- _Required action_
To answer, print the line containing "Document page, 1500x1125 pixels." and each line after it in the listing below, exactly as they stand.

- _Data records_
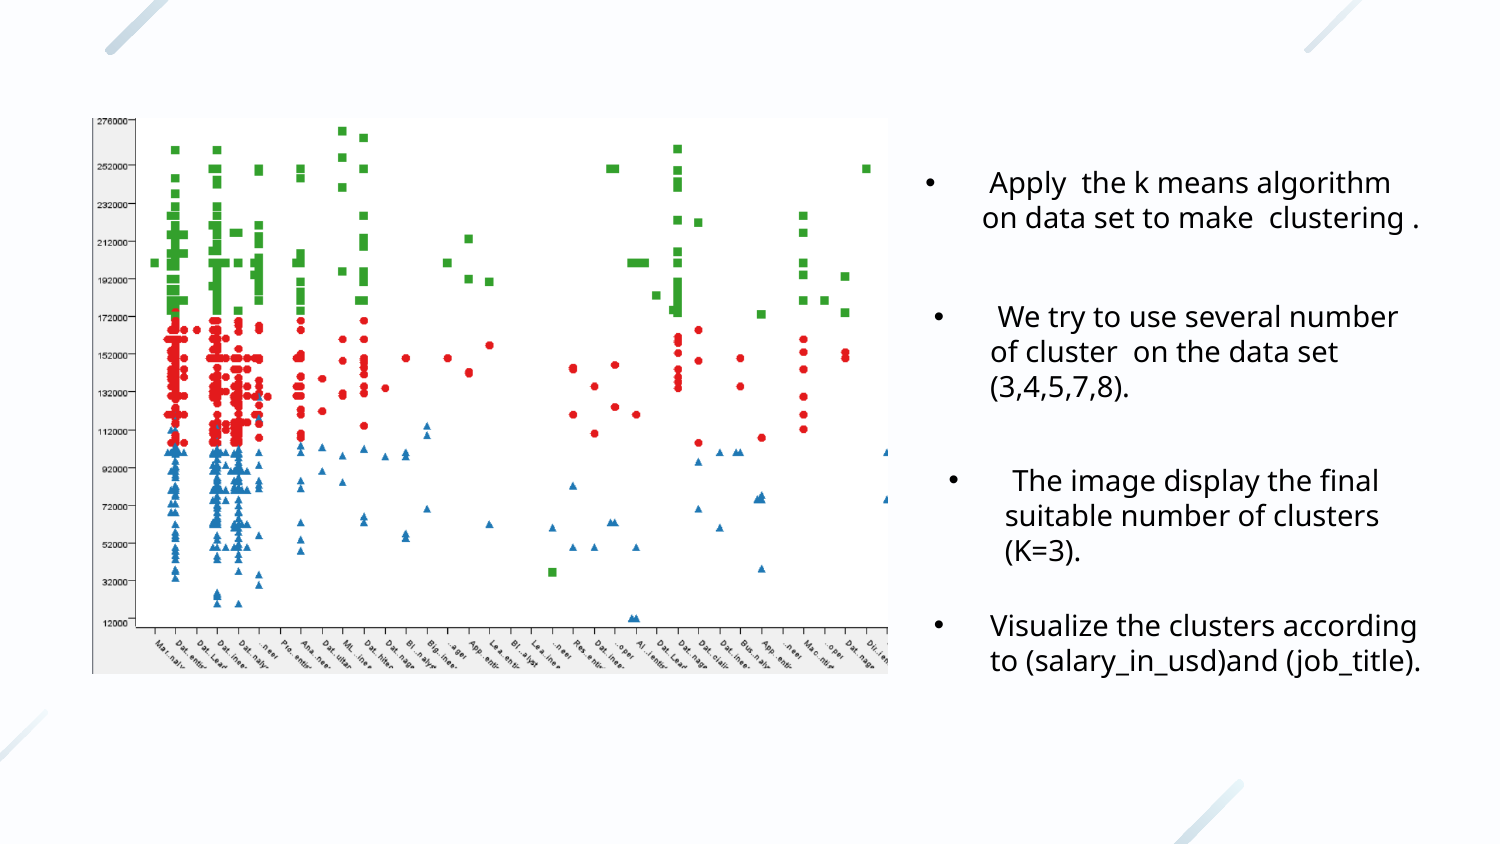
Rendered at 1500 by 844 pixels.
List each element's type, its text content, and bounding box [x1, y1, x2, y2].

text_box The image display the final suitable number of clusters (K=3). [932, 454, 1417, 576]
text_box Apply the k means algorithm on data set to make clustering . [909, 156, 1440, 243]
text_box Visualize the clusters according to (salary_in_usd)and (job_title). [918, 599, 1447, 685]
picture [90, 117, 890, 675]
text_box We try to use several number of cluster on the data set (3,4,5,7,8). [918, 290, 1431, 412]
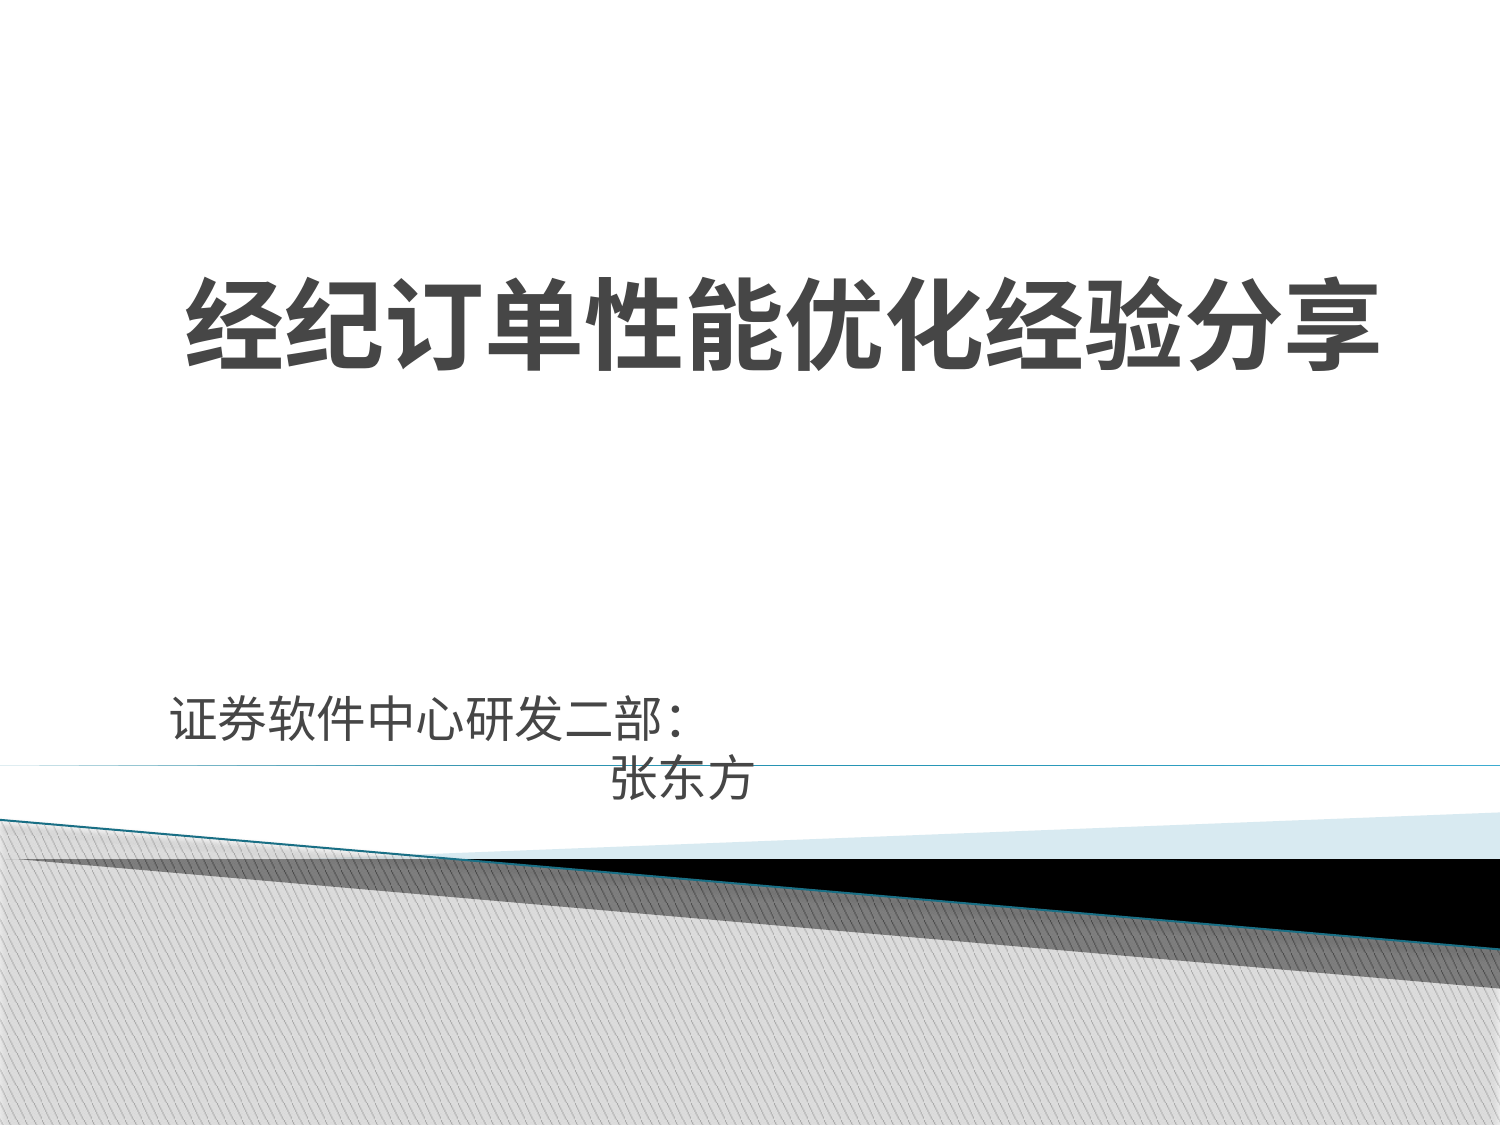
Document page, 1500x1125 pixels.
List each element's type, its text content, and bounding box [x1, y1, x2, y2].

title 经纪订单性能优化经验分享 [123, 90, 1399, 391]
subtitle 证券软件中心研发二部： 张东方 [159, 680, 774, 815]
picture [5, 859, 1500, 989]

- _Task response_
Document page, 1500x1125 pixels.
List each element's type, its text content, and bounding box [x1, y1, x2, y2].

title 经纪订单性能优化经验分享 [123, 90, 1399, 391]
subtitle 证券软件中心研发二部： 张东方 [159, 680, 774, 815]
picture [5, 859, 1500, 989]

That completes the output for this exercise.